We came to gulf shores a few years back and I fished off of our pier that was included with the condo. I was fishing in little lagoon, I caught crabs and small baitfish, nothing more. I was fishing with squid. 

This year we are staying on the beach side, so I plan to do some surf fishing. But surf fishing is not really what I have in mind. 

I am really excited this year to focus on trying to catch some flounder, a fish I have never caught before. Flounder has been my favorite fish to eat for many years. I just want to catch a few keepers to cook up for the family. 

I plan to wade fish/fish from beach or bank/or fish from a belly boat. If the belly boat is a no go I may rent a kayak to fish from. 

So far from reading on the internet and this forum I have gathered this:

-Gulp shrimp work well fished on a jig head. 

-Bull minnows seem to be the preferred bait for live bait flounder fishing. Most of what I have read, people fish them Carolina rigged. 

-Flounder are going to be found in the bays and lagoons this time of year. 

So I have some questions I hope some of you will be kind enough to answer. 

1) is it safe to fish in little lagoon with a belly boat or wade fishing? If not I can rent a kayak. I have read that there are alligators in the lagoons, seems like me in a belly boat might tempt them.

2) is little lagoon a good place to fish for flounder this time of year?

3) Why do people recommend a 30lb mono leader for flounder vs a wire leader. Will their teeth not cut through the 30lb mono?

4) Can any flounder be caught this time of year off of the big fishing pier in gulf shores? 
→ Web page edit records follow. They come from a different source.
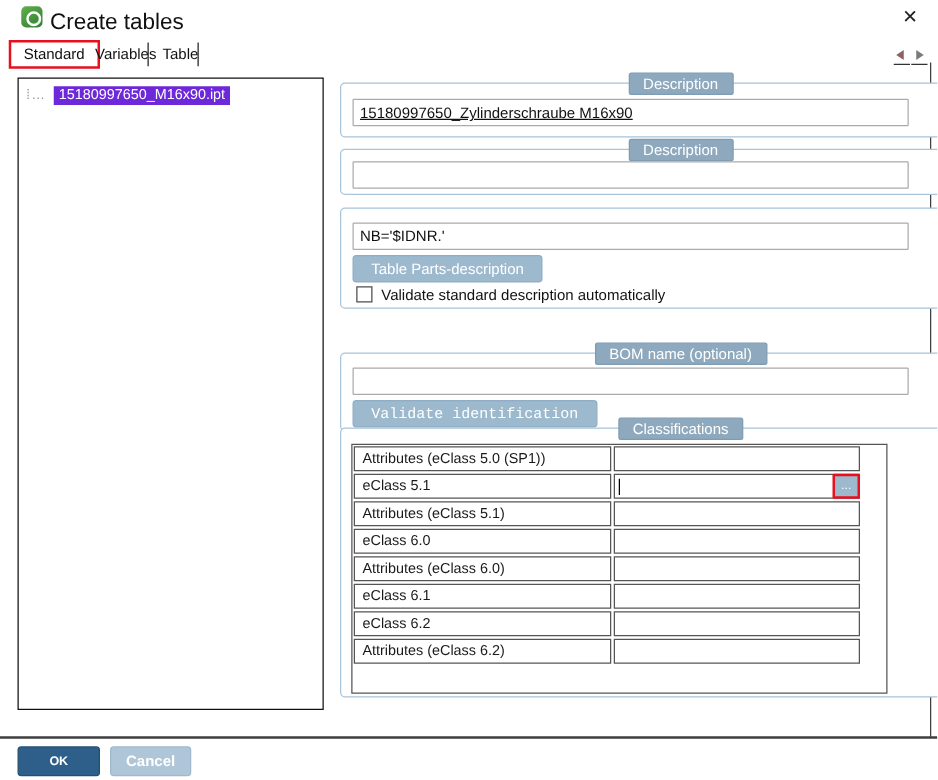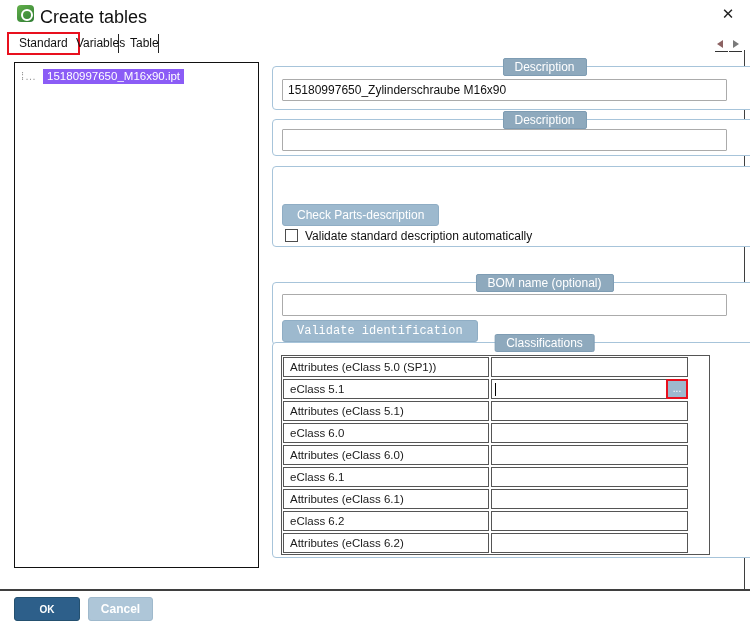--- a/index.html
+++ b/index.html
@@ -31,21 +31,21 @@
               border-top:4px solid transparent; border-bottom:4px solid transparent; border-left:6px solid #7a7a7a; }
 
   
   .frame-vline { position:absolute; left:744px; top:50px; width:1px; height:540px; background:#3f3f3f; }
   .frame-hline { position:absolute; left:0; top:589px; width:750px; height:2px; background:#3f3f3f; }
 
   
   .tree-panel { position:absolute; left:14px; top:62px; width:245px; height:506px; background:#fff; border:1px solid #111; }
   .tree-row { position:absolute; left:6px; top:4px; height:18px; display:flex; align-items:center; }
   .tree-glyph { color:#9a9a9a; font-size:11px; letter-spacing:1px; margin-right:6px; }
-  .tree-node-selected { background:#8b5cf6; color:#fff; font-size:11.5px; padding:1.5px 4px; white-space:nowrap; }
+  .tree-node-selected { background:#6d28d9; color:#fff; font-size:11.5px; padding:1.5px 4px; white-space:nowrap; }
 
   
   .group { position:absolute; left:272px; width:545px; border:1px solid #a7c4da; border-radius:4px; background:#fff; }
   .group-title { position:absolute; top:-9px; left:50%; transform:translateX(-50%);
                  background:#8ea9bd; color:#fff; font-size:12px; padding:1px 11px; border-radius:2px;
                  border:1px solid #7e9cb3; white-space:nowrap; }
   .txt-input { position:absolute; left:9px; width:445px; height:22px; border:1px solid #ababab; background:#fff;
                font-family:"Liberation Sans", sans-serif; font-size:12px; padding:0 5px; color:#111; border-radius:1px; }
   .action-btn { position:absolute; left:9px; height:22px; background:#9db9ce; border:1px solid #8fadc4;
                 color:#fff; font-size:12px; font-family:"Liberation Sans", sans-serif; border-radius:3px; padding:0 14px; }
@@ -118,30 +118,31 @@
 
   <div class="tree-panel">
     <div class="tree-row">
       <span class="tree-glyph">⁞…</span>
       <span class="tree-node-selected">15180997650_M16x90.ipt</span>
     </div>
   </div>
 
   <div class="group" id="grp-desc1">
     <div class="group-title">Description</div>
-    <input class="txt-input" style="top: 12px;" value="15180997650_Zylinderschraube M16x90">
+    <input class="txt-input" style="top: 12px; text-decoration: underline;" value="15180997650_Zylinderschraube M16x90">
   </div>
 
   <div class="group" id="grp-desc2">
     <div class="group-title">Description</div>
     <input class="txt-input" style="top: 9px;" value="">
   </div>
 
   <div class="group" id="grp-std">
-    <button class="action-btn" style="top:37px;">Check Parts-description</button>
+    <input class="txt-input" style="top: 11px;" value="NB='$IDNR.'">
+    <button class="action-btn" style="top:37px;">Table Parts-description</button>
     <div class="chk-row" style="top:62px;">
       <span class="chk-box"></span>
       <span class="chk-label">Validate standard description automatically</span>
     </div>
   </div>
 
   <div class="group" id="grp-bom">
     <div class="group-title">BOM name (optional)</div>
     <input class="txt-input" style="top: 11px;" value="">
     <button class="action-btn" style="top:37px;font-family:Liberation Mono, monospace;">Validate identification</button>
@@ -189,26 +190,20 @@
           </div>
         </div>
 
         <div class="crow">
           <div class="cell label">eClass 6.1</div>
           <div class="cell value">
             
           </div>
         </div>
 
-        <div class="crow">
-          <div class="cell label">Attributes (eClass 6.1)</div>
-          <div class="cell value">
-            
-          </div>
-        </div>
 
         <div class="crow">
           <div class="cell label">eClass 6.2</div>
           <div class="cell value">
             
           </div>
         </div>
 
         <div class="crow">
           <div class="cell label">Attributes (eClass 6.2)</div>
Thanks in advance for any info you care to share.


----------



## atmorgan (Feb 13, 2013)

Email me I have an option u might be interested in for your trip down. [email protected]


----------



## BlackHogDown (Aug 14, 2012)

Wirelessly posted

There are also flounder in the gulf this time of year. Usually it's the Gulf Flounder which is smaller when compared to the southern flounder you catch mostly in the bays. They are usually 1-3 lb range and it's hard to tell the difference between the two. Usually the gulf flounder will have a couple black spots on it. To get them, we usually gig them at night in the surf. Sometimes they are in a couple inches of water. I use a lantern, but a flashlight will work. It's usually hit or miss in the surf. For the southern flounder, I usually catch them right at daylight on jigs, bull minnows, shrimp or even cut bait. I use a 1/4 jig head instead of a Carolina rig. If on a pier in bay, I just walk down the pier and bounce the jig off the bottom all the way down both sides of the pier. Also cast parallel to the pier and drag the the jig across the bottom. On a good day I can usually get 3-4. Cast to all the structure you see and also hit any bulkheads. As far as gators, I have not been to little lagoon in years. I fish in fort Morgan area. Only gator I have seen lately was at night blowfishing and was way off the beaten path. I personally would not worry about them. They are really spooked unless someone has been feeding them.


----------



## Ctown (Jun 25, 2013)

Thanks Blackhogdown. Either flounder species is still a 12" minimum to keep? I think I might try gigging one night just to try it out. 

Is the limit 10 per person for gigging flounder? Anybody know where I can find regulations that pertain to gigging founder?


----------



## BlackHogDown (Aug 14, 2012)

Wirelessly posted

Limit is 10 and min length is 12" for both. Really hard to tell the difference.


----------